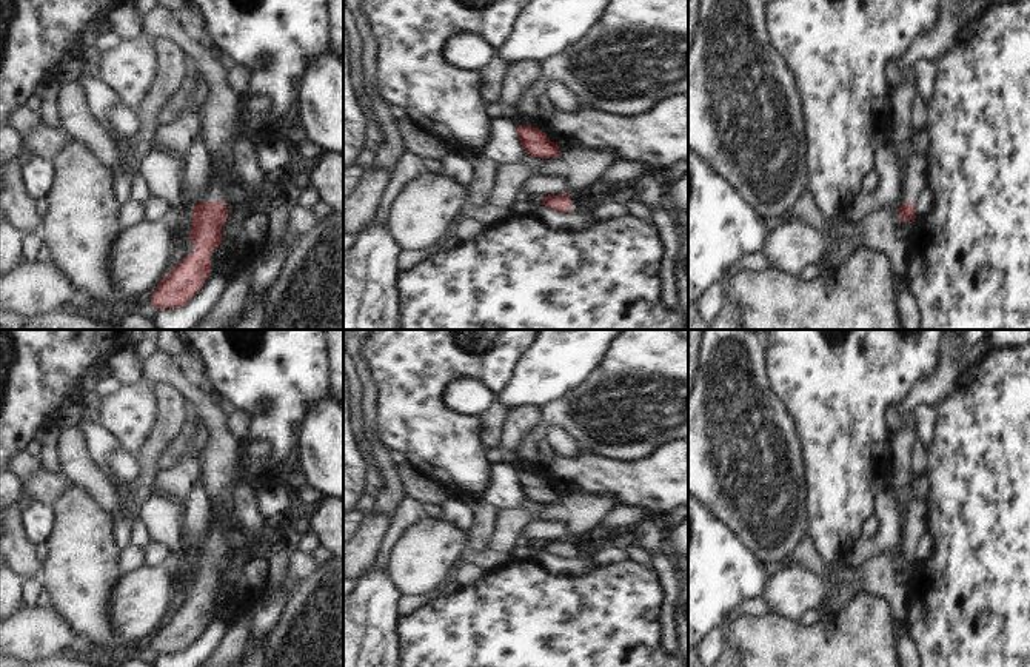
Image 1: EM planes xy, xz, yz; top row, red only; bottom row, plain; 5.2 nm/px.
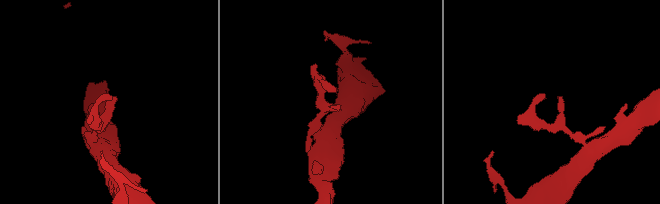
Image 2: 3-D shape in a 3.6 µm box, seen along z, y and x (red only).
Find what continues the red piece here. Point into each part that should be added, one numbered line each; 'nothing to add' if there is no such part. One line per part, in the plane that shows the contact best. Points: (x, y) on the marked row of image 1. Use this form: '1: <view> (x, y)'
1: xy (219, 116)

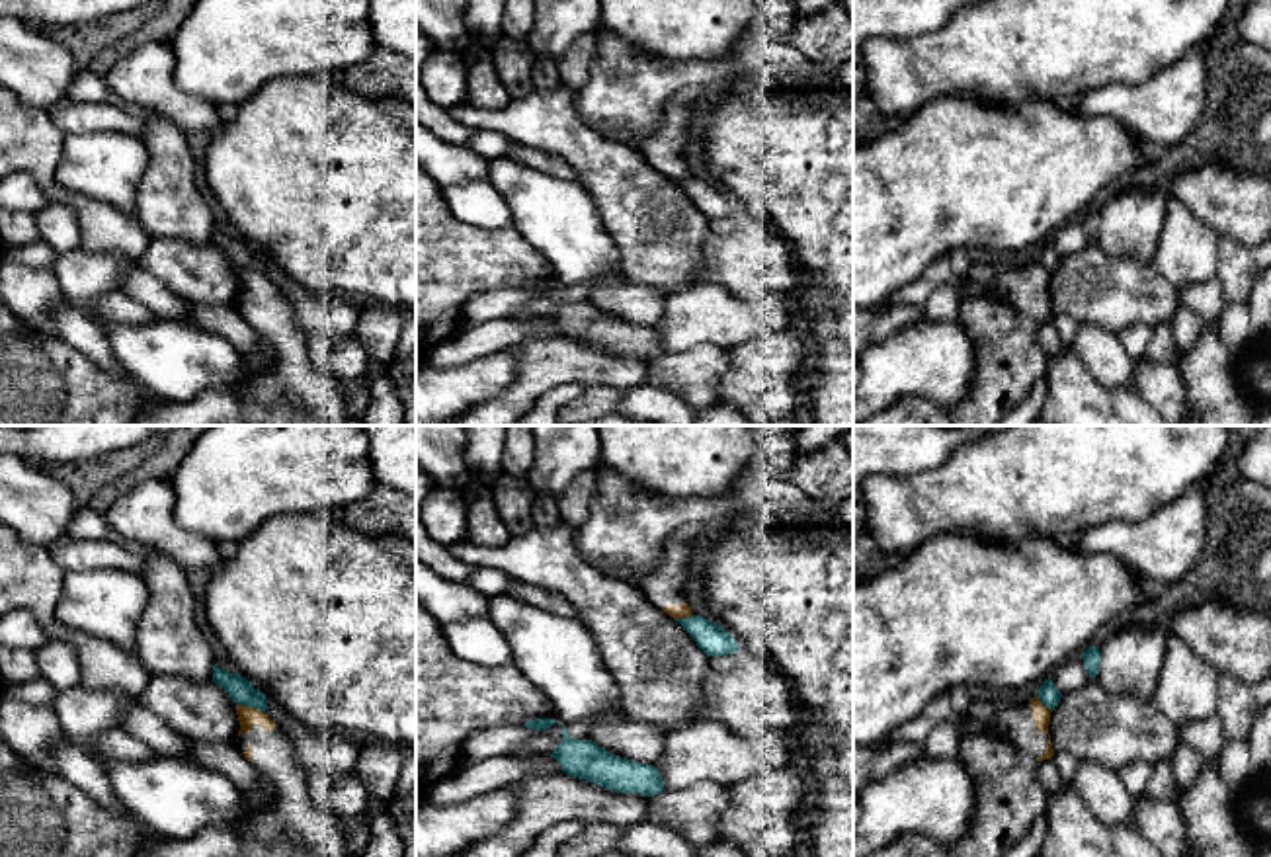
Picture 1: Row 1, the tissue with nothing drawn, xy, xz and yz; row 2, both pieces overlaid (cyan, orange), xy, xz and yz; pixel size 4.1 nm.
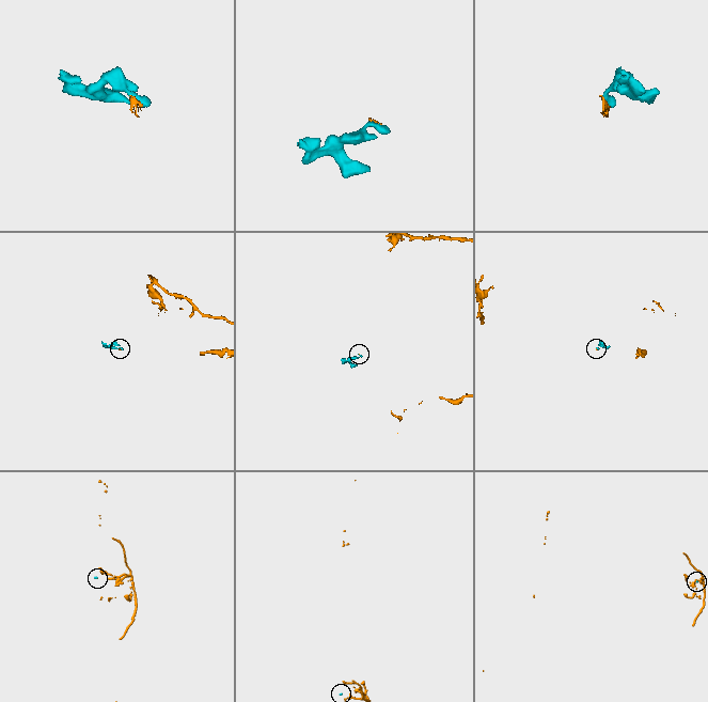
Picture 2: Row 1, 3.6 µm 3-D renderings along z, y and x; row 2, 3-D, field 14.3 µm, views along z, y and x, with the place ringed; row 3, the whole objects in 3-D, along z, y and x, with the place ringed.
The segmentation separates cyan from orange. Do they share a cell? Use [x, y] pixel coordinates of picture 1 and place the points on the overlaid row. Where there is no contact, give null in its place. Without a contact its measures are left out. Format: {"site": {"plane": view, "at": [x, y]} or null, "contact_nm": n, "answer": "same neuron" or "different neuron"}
{"site": {"plane": "xy", "at": [250, 705]}, "contact_nm": 130, "answer": "different neuron"}

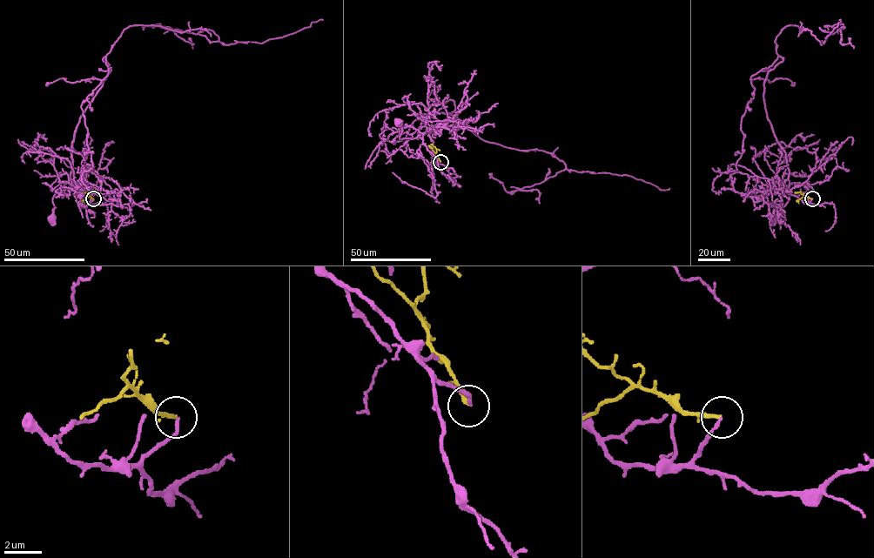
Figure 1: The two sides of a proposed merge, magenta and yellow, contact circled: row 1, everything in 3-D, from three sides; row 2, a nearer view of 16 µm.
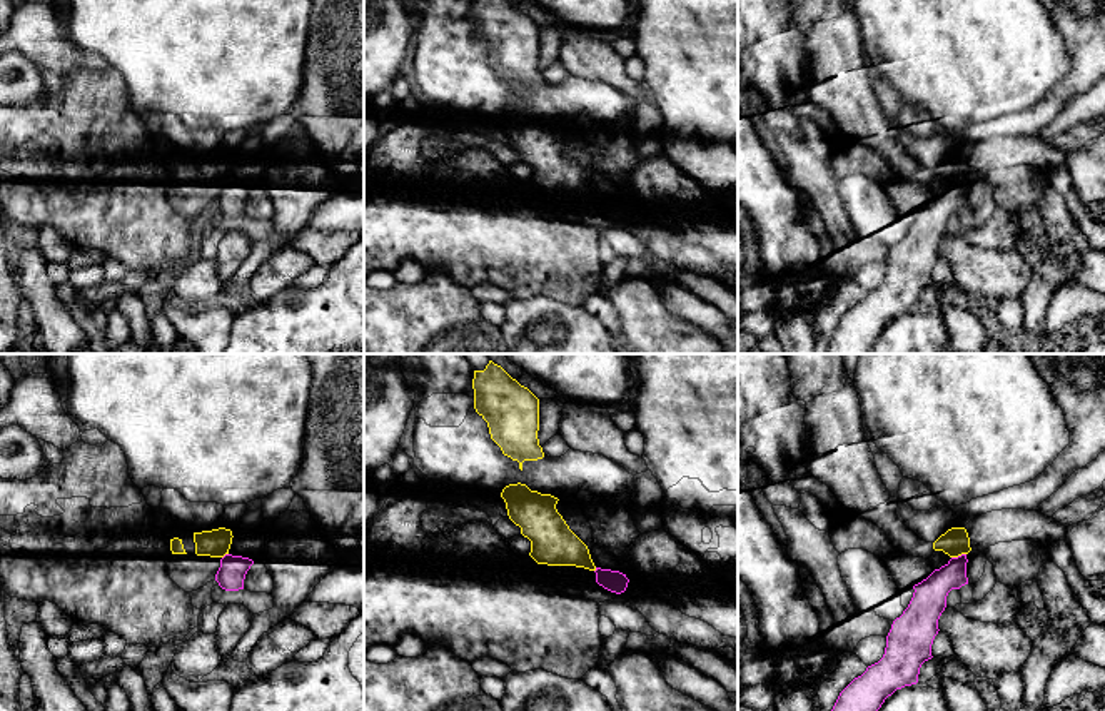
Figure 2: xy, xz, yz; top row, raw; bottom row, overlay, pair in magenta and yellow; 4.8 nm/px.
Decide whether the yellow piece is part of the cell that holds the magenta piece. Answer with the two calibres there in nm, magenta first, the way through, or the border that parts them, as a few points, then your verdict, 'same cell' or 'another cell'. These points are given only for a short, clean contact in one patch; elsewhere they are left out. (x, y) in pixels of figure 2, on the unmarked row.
160/140 nm | along yz (965, 179), (952, 184) | another cell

######

▶ **What the task asks**
Copy all lines of the preceding data that hold the word "bottom".

▶ **Response for this exercise**
Image 1: EM planes xy, xz, yz; top row, red only; bottom row, plain; 5.2 nm/px.
Figure 2: xy, xz, yz; top row, raw; bottom row, overlay, pair in magenta and yellow; 4.8 nm/px.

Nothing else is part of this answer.